BEGIN INFORMATION GIVEN

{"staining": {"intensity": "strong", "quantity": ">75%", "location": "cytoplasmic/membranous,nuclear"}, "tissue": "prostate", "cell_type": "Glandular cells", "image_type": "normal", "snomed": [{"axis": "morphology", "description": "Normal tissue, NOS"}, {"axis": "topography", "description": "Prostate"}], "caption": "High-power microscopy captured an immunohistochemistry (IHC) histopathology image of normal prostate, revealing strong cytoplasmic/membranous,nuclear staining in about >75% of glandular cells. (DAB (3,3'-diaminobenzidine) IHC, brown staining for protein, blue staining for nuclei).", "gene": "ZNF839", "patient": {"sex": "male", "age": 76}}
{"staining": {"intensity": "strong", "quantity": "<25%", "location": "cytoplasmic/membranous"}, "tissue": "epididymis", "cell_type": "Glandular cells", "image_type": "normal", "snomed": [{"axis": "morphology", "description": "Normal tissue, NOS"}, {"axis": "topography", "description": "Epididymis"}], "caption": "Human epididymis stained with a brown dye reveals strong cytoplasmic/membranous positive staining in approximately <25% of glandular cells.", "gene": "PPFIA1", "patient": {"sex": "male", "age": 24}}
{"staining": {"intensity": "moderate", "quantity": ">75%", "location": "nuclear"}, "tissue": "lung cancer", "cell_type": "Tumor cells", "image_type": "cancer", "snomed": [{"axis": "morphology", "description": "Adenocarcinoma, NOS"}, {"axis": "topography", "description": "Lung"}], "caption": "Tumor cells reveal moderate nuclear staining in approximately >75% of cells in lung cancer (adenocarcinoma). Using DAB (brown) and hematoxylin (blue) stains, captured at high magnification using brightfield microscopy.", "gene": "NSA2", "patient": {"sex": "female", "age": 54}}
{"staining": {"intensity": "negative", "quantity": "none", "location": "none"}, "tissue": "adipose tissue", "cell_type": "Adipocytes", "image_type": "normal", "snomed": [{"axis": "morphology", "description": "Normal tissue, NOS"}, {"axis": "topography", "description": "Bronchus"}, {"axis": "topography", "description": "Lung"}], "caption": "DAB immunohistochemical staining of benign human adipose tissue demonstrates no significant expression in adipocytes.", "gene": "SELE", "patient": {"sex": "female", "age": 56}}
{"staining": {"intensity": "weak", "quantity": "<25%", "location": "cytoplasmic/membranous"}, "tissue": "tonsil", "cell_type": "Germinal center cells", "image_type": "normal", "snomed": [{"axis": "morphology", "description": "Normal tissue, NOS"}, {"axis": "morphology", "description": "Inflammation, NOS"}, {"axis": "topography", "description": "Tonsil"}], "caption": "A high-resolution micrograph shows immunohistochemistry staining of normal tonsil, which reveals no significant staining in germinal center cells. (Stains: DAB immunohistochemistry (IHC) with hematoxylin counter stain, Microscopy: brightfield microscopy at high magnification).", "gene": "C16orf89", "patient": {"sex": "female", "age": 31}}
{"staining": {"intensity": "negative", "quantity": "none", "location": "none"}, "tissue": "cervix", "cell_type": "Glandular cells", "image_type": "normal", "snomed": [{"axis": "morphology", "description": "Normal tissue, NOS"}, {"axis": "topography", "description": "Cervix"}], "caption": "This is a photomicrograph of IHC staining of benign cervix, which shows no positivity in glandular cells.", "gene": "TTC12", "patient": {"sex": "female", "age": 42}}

END INFORMATION GIVEN

ACTIVITY
Each line from the one with "immunohistochemical staining of" through the end of the records above should be written out exactly. No other line should appear.

ANSWER AREA
{"staining": {"intensity": "negative", "quantity": "none", "location": "none"}, "tissue": "adipose tissue", "cell_type": "Adipocytes", "image_type": "normal", "snomed": [{"axis": "morphology", "description": "Normal tissue, NOS"}, {"axis": "topography", "description": "Bronchus"}, {"axis": "topography", "description": "Lung"}], "caption": "DAB immunohistochemical staining of benign human adipose tissue demonstrates no significant expression in adipocytes.", "gene": "SELE", "patient": {"sex": "female", "age": 56}}
{"staining": {"intensity": "weak", "quantity": "<25%", "location": "cytoplasmic/membranous"}, "tissue": "tonsil", "cell_type": "Germinal center cells", "image_type": "normal", "snomed": [{"axis": "morphology", "description": "Normal tissue, NOS"}, {"axis": "morphology", "description": "Inflammation, NOS"}, {"axis": "topography", "description": "Tonsil"}], "caption": "A high-resolution micrograph shows immunohistochemistry staining of normal tonsil, which reveals no significant staining in germinal center cells. (Stains: DAB immunohistochemistry (IHC) with hematoxylin counter stain, Microscopy: brightfield microscopy at high magnification).", "gene": "C16orf89", "patient": {"sex": "female", "age": 31}}
{"staining": {"intensity": "negative", "quantity": "none", "location": "none"}, "tissue": "cervix", "cell_type": "Glandular cells", "image_type": "normal", "snomed": [{"axis": "morphology", "description": "Normal tissue, NOS"}, {"axis": "topography", "description": "Cervix"}], "caption": "This is a photomicrograph of IHC staining of benign cervix, which shows no positivity in glandular cells.", "gene": "TTC12", "patient": {"sex": "female", "age": 42}}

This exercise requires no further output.